To help foster novel research, lower technical barriers of large-scale data analysis and raise the visibility of GBIF, we propose to share public datasets containing snapshots of all GBIF-mediated occurrence data each month on all major cloud infrastructure providers.
GBIF is seeking expressions of support to explore this idea further and invites discussion of any concerns that this idea may raise.
GBIF currently prepares monthly snapshots for others to download for analysis. Each is referenced by a Digital Object Identifier (DOI) (e.g. doi.org/10.15468/dl.otf01c). We propose to enhance this process by uploading and registering the datasets in CSV, DwC-A and Avro formats into each of the major cloud-computing environments. GBIF will respect the licensing of the constituent datasets, so we anticipate these monthly snapshot datasets will carry CC-BY-NC licence applied to the dataset (individual records retain more open licences if available).
In time, this process may evolve to include reference datasets with data vetted to strict quality-control mechanisms. Enabling others to easily perform large scale analysis may help accelerate this.
The main cloud-computing providers targeted could be:
- Alibaba Cloud
- Amazon AWS Public Datasets
- European Open Science Cloud (requires exploration)

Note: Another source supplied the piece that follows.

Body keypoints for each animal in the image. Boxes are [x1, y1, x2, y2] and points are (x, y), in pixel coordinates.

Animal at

- Google Cloud Public Datasets
- Google Earth Engine to enable spatial analysis
- Microsoft Azure Open Datasets
- Suggestions for others are welcome
In addition, GBIF should look to improve automation of regular exports of occurrence data to permit the inclusion of new records within modeling and analytic frameworks (e.g. Map of Life and BIEN, among others).

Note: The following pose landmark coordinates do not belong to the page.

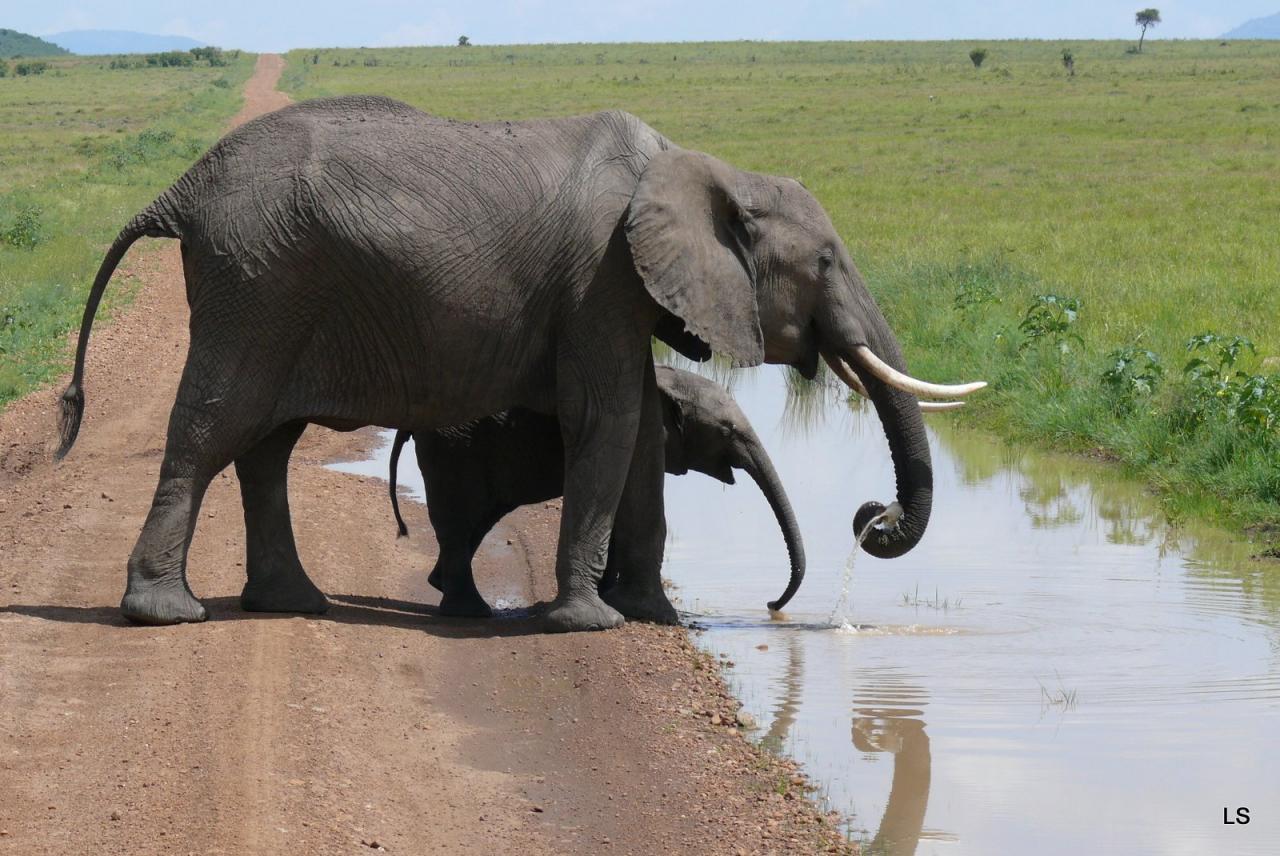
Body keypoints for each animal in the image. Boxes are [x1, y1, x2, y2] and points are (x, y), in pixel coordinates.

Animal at [389, 363, 803, 616]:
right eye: (726, 432)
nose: (770, 604)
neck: (670, 379)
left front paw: (605, 595)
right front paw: (606, 597)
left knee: (477, 519)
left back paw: (441, 585)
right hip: (455, 448)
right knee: (460, 518)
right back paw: (471, 611)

- Reduces the technical barrier for users around the world—anyone, anywhere should have access to the resources needed to analyse content
- Reduces the costs for users of cloud computing services, such as Amazon EC2 instances, by decreasing bandwidth charges and reducing the time to transfer
- Enables users to move data quickly and easily into cloud-native analytical tools, such as Google Big Query
- Allows development of training material and communities around cloud-native tools to accelerate, simplify and reduce total costs for analysis
- Increases the visibility of the GBIF network for users of open data, potentially expanding into new communities of users and boosting awareness of the available data resources for research groups within tech companies
- May reduce download times for user, by placing data on servers closer to users
- May strengthen applications for funds and cloud credits to make use of cloud-computing infrastructure by GBIF nodes, publishers and researchers
- Helps forge technology partnerships that ease the path—and the costs—for future growth in GBIF
- Expands the pool of user feedback needed to guide GBIF’s future activities
GBIF are seen as aligning too closely with private technology firms
The rapid global adoption of cloud-computing infrastructure means that the GBIF community is already increasingly making use of these resources. GBIF should remain neutral and seek to integrate equivalent content within all major cloud-computing services.

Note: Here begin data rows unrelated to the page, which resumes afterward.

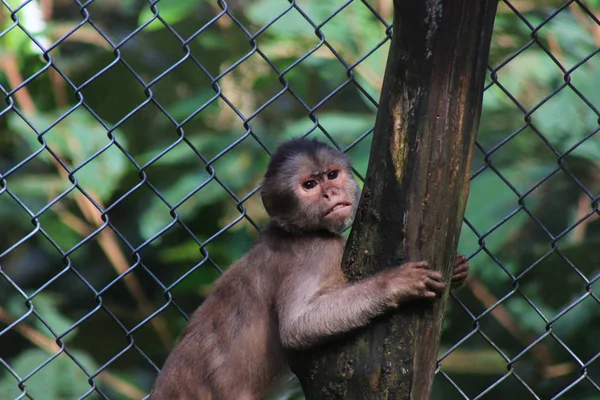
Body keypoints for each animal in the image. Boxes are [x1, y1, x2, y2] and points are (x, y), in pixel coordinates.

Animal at [150, 138, 468, 400]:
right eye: (310, 186)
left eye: (331, 175)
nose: (331, 193)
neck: (295, 231)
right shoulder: (319, 251)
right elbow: (296, 327)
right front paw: (393, 284)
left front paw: (457, 269)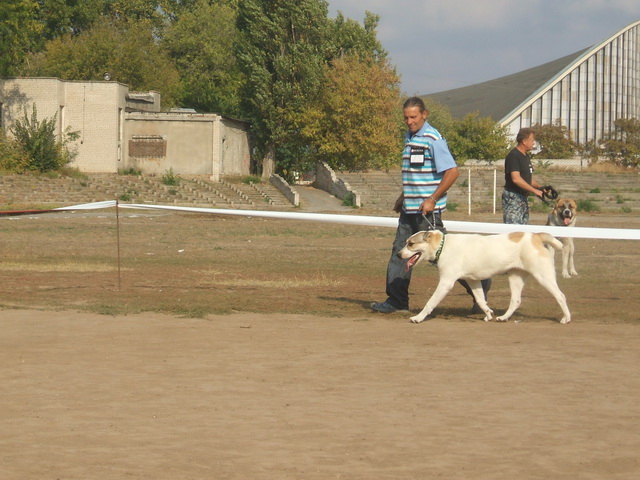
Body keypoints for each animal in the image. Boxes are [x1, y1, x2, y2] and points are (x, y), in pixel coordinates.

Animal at [398, 230, 571, 324]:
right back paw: (503, 318)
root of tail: (536, 235)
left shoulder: (446, 283)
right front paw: (488, 314)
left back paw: (566, 318)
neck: (442, 246)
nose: (398, 255)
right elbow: (481, 300)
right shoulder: (472, 281)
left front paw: (418, 318)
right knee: (515, 301)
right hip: (515, 278)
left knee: (561, 295)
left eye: (410, 244)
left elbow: (430, 302)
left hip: (543, 276)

It is possible that future growth of GBIF may necessitate the need for technology partners and this may ease the path.
Reduced control over data citations and tracking
Enabling cloud users to analyse and filter against all data available in a given snapshot may mean that people will only cite “all data”. However:
- Guidelines for creating more fine-grained citations can be prepared that summarize how to determine the distinct datasets used in research. Combined with a GBIF citation service the equivalent DOI citation model can be maintained. GBIF could work to provide and integrate such services within core functions and libraries (as is increasingly the case among users of R packages). In some environments, such as Google Earth Engine, functions can be shared under a GBIF library to simplify this.
- More ‘big data’ uses that cite GBIF-mediated data as a whole may raise the profile of the entire GBIF network, providing an overall benefit that may mitigate the loss of some of the fine-grained citation detail provided by our download DOI service.
We welcome thoughts and discussion on this idea.